Still one of the best introductory books on Buddhism

This is a clear and concise introduction to the central teachings of Buddhism--the Four Noble Truths, the Eightfold Path, no-self (which Rahula calls "no-soul"), and meditation--by a monk and scholar from the Theravada Buddhist tradition. It includes translations of selected Buddhist texts and a glossary of Buddhist vocabulary. When I first read "What the Buddha Taught" in college, it helped spark my interest in Buddhist practice, and one bit in particular has fundamentally shaped my approach to life and religion (Christianity as well as Buddhism): the story of the man wounded by a poisoned arrow, a parable illustrating the Buddha's utter noninterest in metaphysical speculation and his pragmatic and compassionate focus on liberation from suffering. I'd also recommend "Awakening the Buddha Within," an introduction to Buddhist teachings by Lama Surya Das, an American teacher of Tibetan Buddhism. (If you're looking for a "how to" book on meditation, I'd recommend "The Three Pillars of Zen.")

OUTSTANDING introductory text on Buddhism!

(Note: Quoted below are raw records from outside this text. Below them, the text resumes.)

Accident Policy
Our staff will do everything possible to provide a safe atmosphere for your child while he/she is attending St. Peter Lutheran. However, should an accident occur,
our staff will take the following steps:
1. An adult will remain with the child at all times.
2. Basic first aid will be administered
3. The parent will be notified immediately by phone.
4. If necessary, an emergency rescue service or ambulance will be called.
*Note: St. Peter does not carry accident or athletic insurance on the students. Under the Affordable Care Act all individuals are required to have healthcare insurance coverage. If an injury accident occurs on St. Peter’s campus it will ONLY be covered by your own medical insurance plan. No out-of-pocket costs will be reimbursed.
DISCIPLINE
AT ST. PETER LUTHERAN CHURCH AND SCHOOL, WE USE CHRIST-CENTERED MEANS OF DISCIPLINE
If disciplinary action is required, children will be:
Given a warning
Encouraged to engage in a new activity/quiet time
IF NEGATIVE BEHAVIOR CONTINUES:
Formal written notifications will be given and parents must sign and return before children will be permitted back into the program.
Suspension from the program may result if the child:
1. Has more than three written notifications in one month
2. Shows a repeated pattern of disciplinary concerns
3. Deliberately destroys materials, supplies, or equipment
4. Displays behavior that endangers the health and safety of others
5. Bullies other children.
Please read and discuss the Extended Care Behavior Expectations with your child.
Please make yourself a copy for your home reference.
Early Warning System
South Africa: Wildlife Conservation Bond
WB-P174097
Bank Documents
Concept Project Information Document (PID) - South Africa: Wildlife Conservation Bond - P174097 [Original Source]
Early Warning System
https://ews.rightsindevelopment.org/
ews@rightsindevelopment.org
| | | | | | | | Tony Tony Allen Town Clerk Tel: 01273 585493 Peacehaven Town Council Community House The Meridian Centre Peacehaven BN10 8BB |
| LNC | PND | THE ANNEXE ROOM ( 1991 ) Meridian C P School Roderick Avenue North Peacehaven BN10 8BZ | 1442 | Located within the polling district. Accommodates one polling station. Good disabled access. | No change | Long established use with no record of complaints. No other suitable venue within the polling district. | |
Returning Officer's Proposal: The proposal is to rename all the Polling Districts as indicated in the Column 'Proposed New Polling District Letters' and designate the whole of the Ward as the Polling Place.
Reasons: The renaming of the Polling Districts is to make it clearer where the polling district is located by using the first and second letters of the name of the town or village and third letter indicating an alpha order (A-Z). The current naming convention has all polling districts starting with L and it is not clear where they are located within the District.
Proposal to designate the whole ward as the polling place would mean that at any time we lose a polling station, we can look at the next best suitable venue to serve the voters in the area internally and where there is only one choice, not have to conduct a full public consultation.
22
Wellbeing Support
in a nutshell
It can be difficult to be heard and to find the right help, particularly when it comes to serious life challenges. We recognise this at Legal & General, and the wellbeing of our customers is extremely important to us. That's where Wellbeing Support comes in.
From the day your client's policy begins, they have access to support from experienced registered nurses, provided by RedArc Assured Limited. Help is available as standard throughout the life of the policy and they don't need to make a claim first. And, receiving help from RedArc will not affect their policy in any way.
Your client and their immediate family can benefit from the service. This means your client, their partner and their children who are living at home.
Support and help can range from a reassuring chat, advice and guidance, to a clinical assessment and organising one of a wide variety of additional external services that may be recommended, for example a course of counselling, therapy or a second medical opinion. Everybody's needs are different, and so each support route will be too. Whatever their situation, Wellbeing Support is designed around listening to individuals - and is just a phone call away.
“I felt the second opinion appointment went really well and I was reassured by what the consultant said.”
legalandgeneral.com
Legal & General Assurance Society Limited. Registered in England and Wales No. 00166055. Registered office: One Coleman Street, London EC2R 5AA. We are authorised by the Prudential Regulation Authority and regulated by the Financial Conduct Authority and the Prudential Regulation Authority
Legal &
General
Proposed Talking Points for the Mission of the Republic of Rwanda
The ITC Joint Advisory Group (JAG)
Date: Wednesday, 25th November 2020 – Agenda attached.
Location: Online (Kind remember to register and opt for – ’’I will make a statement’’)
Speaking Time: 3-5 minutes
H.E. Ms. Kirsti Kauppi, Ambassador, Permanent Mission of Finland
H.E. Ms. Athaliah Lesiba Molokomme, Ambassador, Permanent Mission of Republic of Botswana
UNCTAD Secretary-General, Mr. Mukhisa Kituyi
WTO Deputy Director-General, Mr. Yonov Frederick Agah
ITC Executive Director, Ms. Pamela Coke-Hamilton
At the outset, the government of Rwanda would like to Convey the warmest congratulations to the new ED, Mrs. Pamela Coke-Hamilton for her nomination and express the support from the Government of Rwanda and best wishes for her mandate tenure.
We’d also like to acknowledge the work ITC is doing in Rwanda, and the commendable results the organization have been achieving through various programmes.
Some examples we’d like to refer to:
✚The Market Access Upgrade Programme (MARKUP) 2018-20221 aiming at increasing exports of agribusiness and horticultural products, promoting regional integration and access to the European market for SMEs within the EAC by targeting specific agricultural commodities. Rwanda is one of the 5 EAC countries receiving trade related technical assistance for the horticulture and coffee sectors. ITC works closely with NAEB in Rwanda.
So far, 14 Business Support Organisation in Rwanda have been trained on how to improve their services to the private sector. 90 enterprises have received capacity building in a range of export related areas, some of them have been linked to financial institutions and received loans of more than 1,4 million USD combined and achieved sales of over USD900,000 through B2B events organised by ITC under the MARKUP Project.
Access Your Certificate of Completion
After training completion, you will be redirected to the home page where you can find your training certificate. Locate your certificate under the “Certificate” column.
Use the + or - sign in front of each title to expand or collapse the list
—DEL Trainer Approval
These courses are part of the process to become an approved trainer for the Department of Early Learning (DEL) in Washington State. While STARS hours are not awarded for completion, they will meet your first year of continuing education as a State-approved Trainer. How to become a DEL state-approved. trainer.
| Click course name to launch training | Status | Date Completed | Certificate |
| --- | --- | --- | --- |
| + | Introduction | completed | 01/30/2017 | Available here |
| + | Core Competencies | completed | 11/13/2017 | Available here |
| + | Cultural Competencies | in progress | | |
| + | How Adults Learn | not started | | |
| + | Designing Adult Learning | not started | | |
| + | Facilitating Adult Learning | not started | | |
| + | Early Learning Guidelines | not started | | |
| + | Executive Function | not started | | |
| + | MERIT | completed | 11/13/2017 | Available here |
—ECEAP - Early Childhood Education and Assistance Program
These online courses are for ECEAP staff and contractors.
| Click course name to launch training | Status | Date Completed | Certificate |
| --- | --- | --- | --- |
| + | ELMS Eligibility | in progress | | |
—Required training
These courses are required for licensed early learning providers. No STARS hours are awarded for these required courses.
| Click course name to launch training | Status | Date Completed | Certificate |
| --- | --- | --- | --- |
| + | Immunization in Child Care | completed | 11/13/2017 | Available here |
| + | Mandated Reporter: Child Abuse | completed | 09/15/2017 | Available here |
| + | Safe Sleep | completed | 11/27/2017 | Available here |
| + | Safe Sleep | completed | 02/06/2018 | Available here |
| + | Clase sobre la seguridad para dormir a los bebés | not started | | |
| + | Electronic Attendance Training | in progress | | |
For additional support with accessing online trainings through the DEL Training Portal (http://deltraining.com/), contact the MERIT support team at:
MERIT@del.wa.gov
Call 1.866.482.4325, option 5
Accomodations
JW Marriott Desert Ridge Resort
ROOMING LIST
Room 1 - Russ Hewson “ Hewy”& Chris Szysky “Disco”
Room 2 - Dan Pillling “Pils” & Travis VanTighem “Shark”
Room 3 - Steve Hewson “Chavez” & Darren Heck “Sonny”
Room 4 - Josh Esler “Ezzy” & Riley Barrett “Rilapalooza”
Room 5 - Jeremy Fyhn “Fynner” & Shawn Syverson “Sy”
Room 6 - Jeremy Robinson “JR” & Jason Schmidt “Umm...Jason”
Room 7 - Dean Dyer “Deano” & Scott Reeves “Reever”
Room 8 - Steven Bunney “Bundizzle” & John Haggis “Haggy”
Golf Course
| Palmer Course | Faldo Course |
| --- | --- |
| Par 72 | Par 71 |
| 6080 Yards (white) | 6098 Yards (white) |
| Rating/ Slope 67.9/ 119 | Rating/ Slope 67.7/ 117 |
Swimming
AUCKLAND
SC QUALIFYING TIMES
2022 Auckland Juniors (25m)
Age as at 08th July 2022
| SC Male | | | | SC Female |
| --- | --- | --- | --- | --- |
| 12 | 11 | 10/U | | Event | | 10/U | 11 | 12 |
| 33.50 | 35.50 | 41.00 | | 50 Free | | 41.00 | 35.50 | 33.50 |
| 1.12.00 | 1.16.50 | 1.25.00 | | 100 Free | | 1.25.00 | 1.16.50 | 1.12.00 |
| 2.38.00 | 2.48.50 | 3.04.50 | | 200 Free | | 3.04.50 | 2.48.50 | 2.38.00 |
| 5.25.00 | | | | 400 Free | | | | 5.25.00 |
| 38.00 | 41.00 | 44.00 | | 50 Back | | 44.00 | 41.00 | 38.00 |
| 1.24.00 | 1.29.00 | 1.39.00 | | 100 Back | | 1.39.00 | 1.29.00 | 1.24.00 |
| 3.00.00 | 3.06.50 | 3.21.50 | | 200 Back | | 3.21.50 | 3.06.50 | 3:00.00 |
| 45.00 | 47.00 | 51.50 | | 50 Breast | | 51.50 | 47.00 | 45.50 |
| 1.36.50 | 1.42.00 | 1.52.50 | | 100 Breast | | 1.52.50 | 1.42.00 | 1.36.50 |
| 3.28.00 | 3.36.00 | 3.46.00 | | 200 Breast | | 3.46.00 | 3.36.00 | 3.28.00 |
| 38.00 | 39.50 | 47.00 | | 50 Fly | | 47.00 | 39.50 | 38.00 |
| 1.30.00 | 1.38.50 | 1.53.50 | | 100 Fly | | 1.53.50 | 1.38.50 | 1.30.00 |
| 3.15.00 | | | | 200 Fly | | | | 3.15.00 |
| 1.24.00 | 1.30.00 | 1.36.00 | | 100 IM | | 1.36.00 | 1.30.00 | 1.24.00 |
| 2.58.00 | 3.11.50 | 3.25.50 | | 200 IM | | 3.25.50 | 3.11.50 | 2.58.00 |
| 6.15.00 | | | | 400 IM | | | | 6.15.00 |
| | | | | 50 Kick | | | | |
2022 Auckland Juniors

The Ven. Dr. Walpola Sri Rahula has produced one of the best texts I have ever read on Buddhism! There are many out there that incorrectly talk about Buddhism and they also have many incorrect interpretations of the Buddha.Venerable Rahula does an outstanding job in his correct translations/interpetations of important teachings of Siddhattha.The reader is introduced to key Buddhist teachings such as:-The Buddhist attitude of Mind-The Four Noble Truths (each one having it's own chapter!) And the eightfold path as well as the five aggregates.-The doctrine of No-Soul: Anatta. This is one of the most important ones and the author talks about how 'self' is incorrectly being introduced by some authors, etc.-Meditation: Everything from a few 'basic' meditation techniques to such things as why meditate...-What the Buddha Taught and the World Today: This great section shows how to apply the Buddhas teachings into every day life. There is even the 10 duties of a ruler (Government) which would be great if some politicians read!And finally there is 'selected texts' which provide even more was a refreshing thing to read after the chapters and after reading the book it made sense when reading these selected texts!There is even a Glossary to help you understand words used in Buddhism. In fact throughout the book you are introduced to the correct sayings and words...All in all you should get this book even if you are already 'into' Buddhism.

Read it in a day!

Cycling through the books on Buddhism at the bookstore my eye cought "What the Buddha Tought" which its intrinsic appearance forced it down off the shelf and under my eyes. I've never read slower in my life yet finished in that bookstore that very day. Unlike other books on Buddhism the author used no filliers and personal observation to distract the reader. Instead, quality and the natural sence of Buddhism were abundant in his translations and examples, as if it were the Buddha teaching himself. I have never read a more direct and enriching book on Buddhism before where every page filled in the gaps of unanswered questions I had and leaving me with a sense of completion and a wanting to learn more. I can sure say that my life has been changed today.

The Bible on Buddhism

I was a student at Oxford University, England and was given this informative book to read for my studies. I was born into Buddhism and had practiced, even intensely at times, the Mahaparinirvana Sutra. So I had good experience going into my class. This book answered and made clear many of the questions I had been pondering for many years. It is the definitive book on Buddhism. The Chair of the Buddhism department at Oxford, use to tell us that "What The Buddha Taught" by Walpola Rahula will change the way you think about life and Buddhism. It has. I encourage everyone to buy this jewel of a book. It is rare you find a book so masterfully written.